JOB
Give the records below again, word for word. No pictures belong in the copy.

DATASET EXCERPTS
━━━━
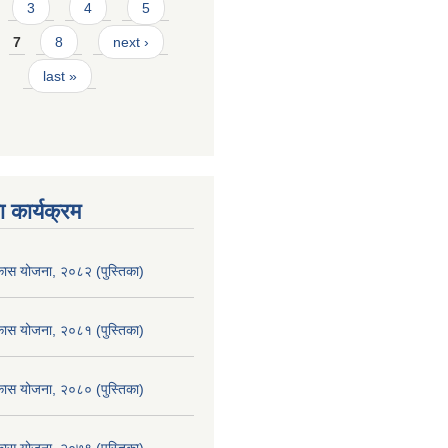
3
4
5
7
8
next ›
last »
 कार्यक्रम
िकास योजना, २०८२ (पुस्तिका)
िकास योजना, २०८१ (पुस्तिका)
िकास योजना, २०८० (पुस्तिका)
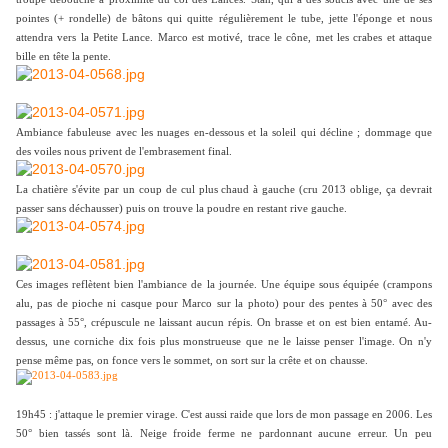
pointes (+ rondelle) de bâtons qui quitte régulièrement le tube, jette l'éponge et nous
attendra vers la Petite Lance. Marco est motivé, trace le cône, met les crabes et attaque
bille en tête la pente.
Ambiance fabuleuse avec les nuages en-dessous et la soleil qui décline ; dommage que
des voiles nous privent de l'embrasement final.
La chatière s'évite par un coup de cul plus chaud à gauche (cru 2013 oblige, ça devrait
passer sans déchausser) puis on trouve la poudre en restant rive gauche.
Ces images reflètent bien l'ambiance de la journée. Une équipe sous équipée (crampons
alu, pas de pioche ni casque pour Marco sur la photo) pour des pentes à 50° avec des
passages à 55°, crépuscule ne laissant aucun répis. On brasse et on est bien entamé. Au-
dessus, une corniche dix fois plus monstrueuse que ne le laisse penser l'image. On n'y
pense même pas, on fonce vers le sommet, on sort sur la crête et on chausse.
19h45 : j'attaque le premier virage. C'est aussi raide que lors de mon passage en 2006. Les
50° bien tassés sont là. Neige froide ferme ne pardonnant aucune erreur. Un peu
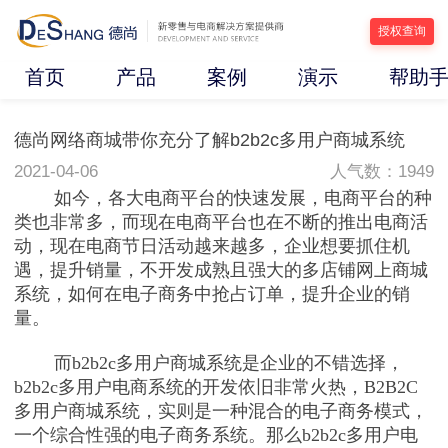
授权查询
首页
产品
案例
演示
帮助
德尚网络商城带你充分了解b2b2c多用户商城系统
2021-04-06
人气数：1949
如今，各大电商平台的快速发展，电商平台的种
类也非常多，而现在电商平台也在不断的推出电商活
动，现在电商节日活动越来越多，企业想要抓住机
遇，提升销量，不开发成熟且强大的多店铺网上商城
系统，如何在电子商务中抢占订单，提升企业的销
量。
而b2b2c多用户商城系统是企业的不错选择，
b2b2c多用户电商系统的开发依旧非常火热，B2B2C
多用户商城系统，实则是一种混合的电子商务模式，
一个综合性强的电子商务系统。那么b2b2c多用户电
━━━━
EXPECTED ANSWER
3
4
5
7
8
next ›
last »
 कार्यक्रम
िकास योजना, २०८२ (पुस्तिका)
िकास योजना, २०८१ (पुस्तिका)
िकास योजना, २०८० (पुस्तिका)
pointes (+ rondelle) de bâtons qui quitte régulièrement le tube, jette l'éponge et nous
attendra vers la Petite Lance. Marco est motivé, trace le cône, met les crabes et attaque
bille en tête la pente.
Ambiance fabuleuse avec les nuages en-dessous et la soleil qui décline ; dommage que
des voiles nous privent de l'embrasement final.
La chatière s'évite par un coup de cul plus chaud à gauche (cru 2013 oblige, ça devrait
passer sans déchausser) puis on trouve la poudre en restant rive gauche.
Ces images reflètent bien l'ambiance de la journée. Une équipe sous équipée (crampons
alu, pas de pioche ni casque pour Marco sur la photo) pour des pentes à 50° avec des
passages à 55°, crépuscule ne laissant aucun répis. On brasse et on est bien entamé. Au-
dessus, une corniche dix fois plus monstrueuse que ne le laisse penser l'image. On n'y
pense même pas, on fonce vers le sommet, on sort sur la crête et on chausse.
19h45 : j'attaque le premier virage. C'est aussi raide que lors de mon passage en 2006. Les
50° bien tassés sont là. Neige froide ferme ne pardonnant aucune erreur. Un peu
授权查询
首页
产品
案例
演示
帮助
德尚网络商城带你充分了解b2b2c多用户商城系统
2021-04-06
人气数：1949
如今，各大电商平台的快速发展，电商平台的种
类也非常多，而现在电商平台也在不断的推出电商活
动，现在电商节日活动越来越多，企业想要抓住机
遇，提升销量，不开发成熟且强大的多店铺网上商城
系统，如何在电子商务中抢占订单，提升企业的销
量。
而b2b2c多用户商城系统是企业的不错选择，
b2b2c多用户电商系统的开发依旧非常火热，B2B2C
多用户商城系统，实则是一种混合的电子商务模式，
一个综合性强的电子商务系统。那么b2b2c多用户电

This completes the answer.